Principais conclusões
- A Coinbase congelou mais de US$ 3 milhões ligados a redes de golpes que operam no Sudeste Asiático.
- A coordenação federal reuniu empresas de tecnologia, autoridades policiais e ferramentas de blockchain no combate à fraude online.
- As autoridades tiveram como alvo contas, servidores, infraestrutura e fluxos de criptomoedas ligados a operações fraudulentas.
Como o congelamento de US$ 3 milhões da Coinbase se encaixa na ampla operação do DOJ contra golpes
A corretora de criptomoedas Coinbase (Nasdaq: COIN) informou em 3 de junho que congelou mais de US$ 3 milhões em ativos criptográficos ligados a redes criminosas de golpes no Sudeste Asiático. A ação foi realizada pela Força-Tarefa do Centro de Combate a Golpes do Departamento de Justiça dos EUA (DOJ), com Apple, Google, Meta, Microsoft, Coinbase e o Starlink da SpaceX entre os participantes do setor privado na operação mais ampla.
A operação se concentrou em sindicatos ligados a golpes românticos, fraudes de investimento e complexos de trabalho forçado. Essas redes tinham como alvo vítimas em todo o mundo e usavam contas online, canais financeiros e infraestrutura física para sustentar suas atividades.
A empresa definiu seu papel como parte de um esforço mais amplo para remover agentes mal-intencionados do mercado de criptomoedas, preservando ao mesmo tempo os usos financeiros legítimos da blockchain. A empresa de criptomoedas escreveu:
“A Coinbase congelou mais de US$ 3 milhões em ativos de criptomoedas diretamente ligados a essas redes criminosas.”
O Departamento de Justiça explicou que os resultados vieram da “Disruption Week”, uma iniciativa coordenada realizada em Washington de 18 a 21 de maio. Outros participantes do setor privado incluíram a Silent Push, a TRM Labs e a Zenlayer.
As autoridades envolvidas incluíram o FBI, o Serviço Secreto, a HSI, a Polícia Federal Australiana, o Centro Antifraude Canadense, a Polícia da Nova Zelândia, a Polícia Real Tailandesa e a Agência Nacional contra o Crime do Reino Unido.
A operação resultou em mais de 1,4 milhão de contas desativadas, mais de US$ 3,8 milhões em criptomoedas congeladas, interrupção de atividades maliciosas em redes, desativação de servidores, encaminhamentos para investigação e sete prisões na Tailândia.
Por que os registros da blockchain se tornaram uma arma fundamental contra fraudes com criptomoedas
A corretora descreveu como as criptomoedas podem ajudar os investigadores a rastrear financiamentos ilícitos de forma mais eficaz do que muitos sistemas tradicionais.

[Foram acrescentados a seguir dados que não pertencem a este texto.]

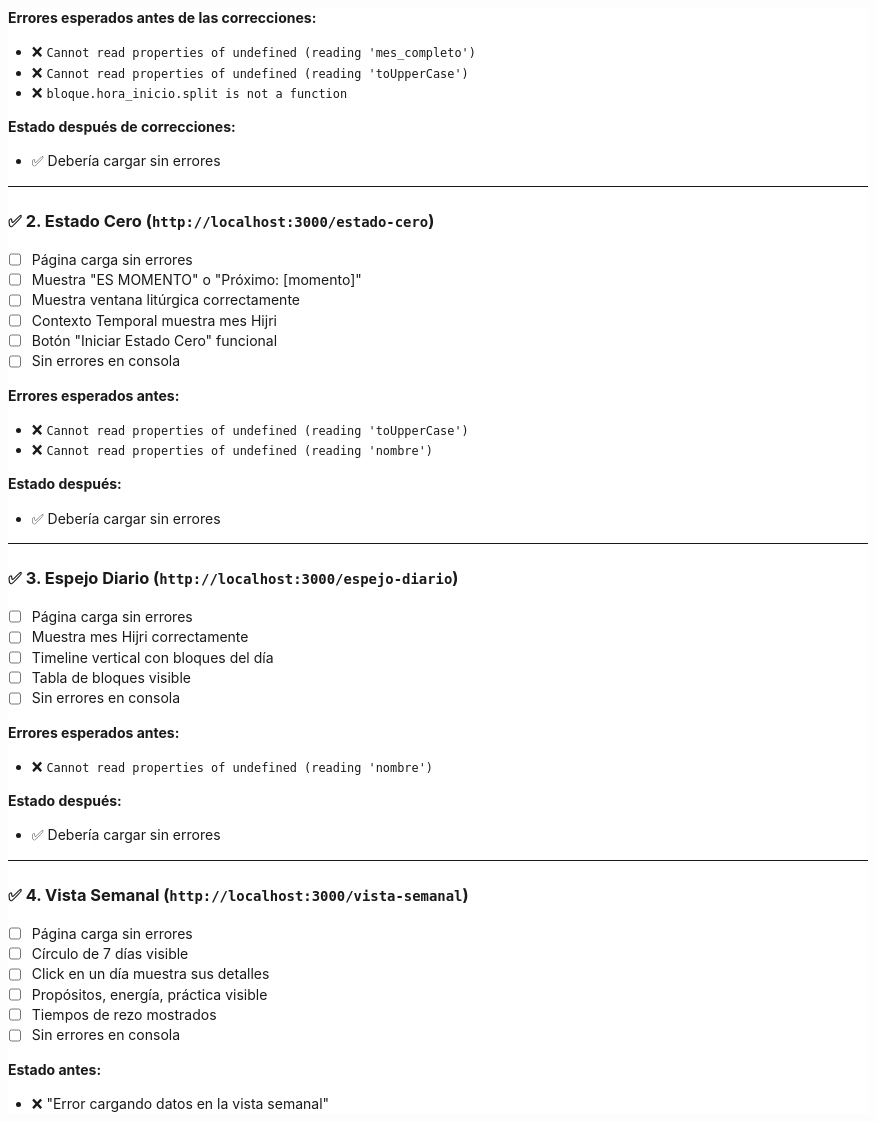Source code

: **Errores esperados antes de las correcciones:**
- ❌ `Cannot read properties of undefined (reading 'mes_completo')`
- ❌ `Cannot read properties of undefined (reading 'toUpperCase')`
- ❌ `bloque.hora_inicio.split is not a function`

**Estado después de correcciones:**
- ✅ Debería cargar sin errores

---

### ✅ 2. Estado Cero (`http://localhost:3000/estado-cero`)
- [ ] Página carga sin errores
- [ ] Muestra "ES MOMENTO" o "Próximo: [momento]"
- [ ] Muestra ventana litúrgica correctamente
- [ ] Contexto Temporal muestra mes Hijri
- [ ] Botón "Iniciar Estado Cero" funcional
- [ ] Sin errores en consola

**Errores esperados antes:**
- ❌ `Cannot read properties of undefined (reading 'toUpperCase')`
- ❌ `Cannot read properties of undefined (reading 'nombre')`

**Estado después:**
- ✅ Debería cargar sin errores

---

### ✅ 3. Espejo Diario (`http://localhost:3000/espejo-diario`)
- [ ] Página carga sin errores
- [ ] Muestra mes Hijri correctamente
- [ ] Timeline vertical con bloques del día
- [ ] Tabla de bloques visible
- [ ] Sin errores en consola

**Errores esperados antes:**
- ❌ `Cannot read properties of undefined (reading 'nombre')`

**Estado después:**
- ✅ Debería cargar sin errores

---

### ✅ 4. Vista Semanal (`http://localhost:3000/vista-semanal`)
- [ ] Página carga sin errores
- [ ] Círculo de 7 días visible
- [ ] Click en un día muestra sus detalles
- [ ] Propósitos, energía, práctica visible
- [ ] Tiempos de rezo mostrados
- [ ] Sin errores en consola

**Estado antes:**
- ❌ "Error cargando datos en la vista semanal"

A empresa destacou o registro permanente de transações da blockchain como uma ferramenta para rastrear fundos entre carteiras, contas e redes. Essa abordagem desafia a visão comum de que os ativos digitais facilitam principalmente crimes financeiros.
A operação mais ampla causou grande perturbação em todo o ecossistema de golpes. De acordo com a Coinbase, mais de 1,4 milhão de contas foram desativadas, 63 prisões foram realizadas, milhares de kits Starlink foram desativados e milhões em ativos criminosos foram congelados. Os resultados mostram como uma pressão coordenada pode atingir grupos fraudulentos nas áreas de comunicações, pagamentos e infraestrutura de uma só vez.
A Coinbase escreveu:
“Esta operação é a prova de que os golpistas não podem ser detidos por uma única empresa ou agência agindo sozinha.”
O Departamento de Justiça (DOJ) observou que as perdas decorrentes de fraudes em investimentos em criptomoedas aumentaram de US$ 3,96 bilhões em 2023 para US$ 5,8 bilhões em 2024. As perdas relatadas subiram 24% em 2025, para mais de US$ 7,2 bilhões. O departamento também destacou que muitas operações são conduzidas a partir de complexos no Camboja, Laos e Birmânia, onde trabalhadores traficados podem ser forçados a fraudar vítimas no exterior.